La coordinadora del programa alimentario dijo que “sería óptimo que los chicos coman en las escuelas”, y que podrían iniciar recorridos por los establecimientos educativos para constatar cuales tienen la infraestructura para elaborar viandas, aunque no dio mayores precisiones. Además, dijo que las intoxicaciones alimentarias son más agudas en los menores debido a que tienen “menos resistencia y por eso se nota más”.
El Programa Alimentario Nutricional Escolar (PANE) se ha caracterizado por su extrema precariedad y la falta de información y de medidas de seguridad, factores cuyo correlato más dramático ha sido la manifestación de intoxicaciones masivas en los colegios, episodios que lamentablemente se dan cada vez más con más frecuencia. Más allá de los intentos del gobierno provincial de minimizar los casos y deslindar responsabilidades, las falencias son estructurales y evidentes. Ante la sucesión constante de incidentes, la coordinadora del plan, Eugenia Gallardo, dijo que evalúan realizar cambios importantes.
“No sé si queremos cambiar el sistema en su totalidad, pero si en las instituciones que se pueda para que se cocine ahí. Para ello necesitamos ver las instalaciones, agua, la conexión a cloacas, porque en este proceso se generan muchos residuos”, dijo Gallardo en una entrevista realizada este viernes a San Luis 24 Noticias, y señaló que “sería óptimo que los chicos coman en las escuelas”.
La coordinadora del PANE afirmó que las intoxicaciones alimentarias en los establecimientos educativos son esperables debido a la dimensión que posee el programa nutricional en la provincia que, según precisó, distribuye 60 mil raciones por día. “El Programa Alimentario de Cordoba está hace cuarenta años y me contaban que siempre han tenido problemas de este tipo”, dijo, y señaló que las intoxicaciones son más agudas en los menores debido a que tienen “menos resistencia y por eso se nota más”.
En relación al episodio registrado esta semana en la localidad de Luján, con la aparición de más de cincuenta casos de gastroenteritis en alumnos que presuntamente están ligados a la ingesta de viandas contaminadas del PANE, Gallardo aclaró que aún no se ha determinado el origen del problema.
La emergencia sanitaria originada también esta semana en Buena Esperanza, en la que unos treinta estudiantes del Colegio Secundario “Luisa Fantini de Cortés Aparicio” manifestaron dolores abdominales, dificultad para respirar, crisis de llanto y angustia, no se vincula para el Ejecutivo con el programa alimentario. La coordinadora del PANE admitió que se le pidió autorización a los padres para realizarle a los chicos análisis de orina y sangre. Las últimas informaciones provenientes de la localidad indican que los alumnos se habrían intoxicado con ansiolíticos, lo que no deja de ser un episodio de una enorme gravedad para el sistema escolar.
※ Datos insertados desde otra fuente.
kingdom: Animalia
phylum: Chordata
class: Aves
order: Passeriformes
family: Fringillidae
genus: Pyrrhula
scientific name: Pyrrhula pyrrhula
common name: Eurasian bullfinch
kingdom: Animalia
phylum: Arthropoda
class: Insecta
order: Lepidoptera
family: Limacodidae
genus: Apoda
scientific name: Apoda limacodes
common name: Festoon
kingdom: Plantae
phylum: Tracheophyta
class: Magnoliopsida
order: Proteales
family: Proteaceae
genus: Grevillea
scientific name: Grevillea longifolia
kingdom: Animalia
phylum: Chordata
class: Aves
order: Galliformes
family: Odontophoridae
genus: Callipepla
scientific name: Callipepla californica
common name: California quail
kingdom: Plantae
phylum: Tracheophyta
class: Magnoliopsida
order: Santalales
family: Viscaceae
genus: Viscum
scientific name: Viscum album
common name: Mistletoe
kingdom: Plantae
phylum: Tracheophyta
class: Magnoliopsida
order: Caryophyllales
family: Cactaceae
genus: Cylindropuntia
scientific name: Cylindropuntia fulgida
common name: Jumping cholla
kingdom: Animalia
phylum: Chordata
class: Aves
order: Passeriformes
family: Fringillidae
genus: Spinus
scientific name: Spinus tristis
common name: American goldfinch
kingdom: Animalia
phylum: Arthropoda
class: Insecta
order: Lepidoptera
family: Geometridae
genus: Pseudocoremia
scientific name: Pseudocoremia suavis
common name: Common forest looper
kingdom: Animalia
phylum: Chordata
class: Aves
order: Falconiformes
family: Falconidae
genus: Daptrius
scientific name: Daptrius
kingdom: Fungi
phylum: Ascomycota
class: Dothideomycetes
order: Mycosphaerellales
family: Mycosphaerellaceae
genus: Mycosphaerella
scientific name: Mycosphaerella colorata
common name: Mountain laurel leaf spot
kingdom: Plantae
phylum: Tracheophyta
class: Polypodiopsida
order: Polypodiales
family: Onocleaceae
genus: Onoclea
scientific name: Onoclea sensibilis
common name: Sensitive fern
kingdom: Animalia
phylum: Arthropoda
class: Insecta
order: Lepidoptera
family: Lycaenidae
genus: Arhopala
Gallardo reconoció que el PANE ha manifestado deficiencias estructurales en su aplicación. “En el interior de la provincia no teníamos la logística de traslado de alimentos; eso es verdad. Por eso se contrato vehículos para traslado. Hay proveedores que transportan alimentos, pero no conservando el frío”, afirmó.
Con la justificación de que hay una investigación judicial en marcha, la coordinadora se excusó de precisar el estado del ministro de Desarrollo Productivo y senador electo por el oficialismo en el Departamento San Martín, Federico Trombotto, quien, junto a otros funcionarios, ha recibido una denuncia penal por ser un presunto proveedor de viandas al PANE, lo que lo evidenciaría una incompatibilidad flagrante y un sistema fraudulento. Gallardo esgrimió el mismo argumento sobre la intervención de la Justicia para no difundir el listado de proveedores.
A pesar de la acumulación de falencias e irregularidades, episodios que incluso se manifiestan semana a semana, para Gallardo existe un interés político para que al PANE le vaya mal. “Hay una cierta intencionalidad en el manejo de la información”, afirmó.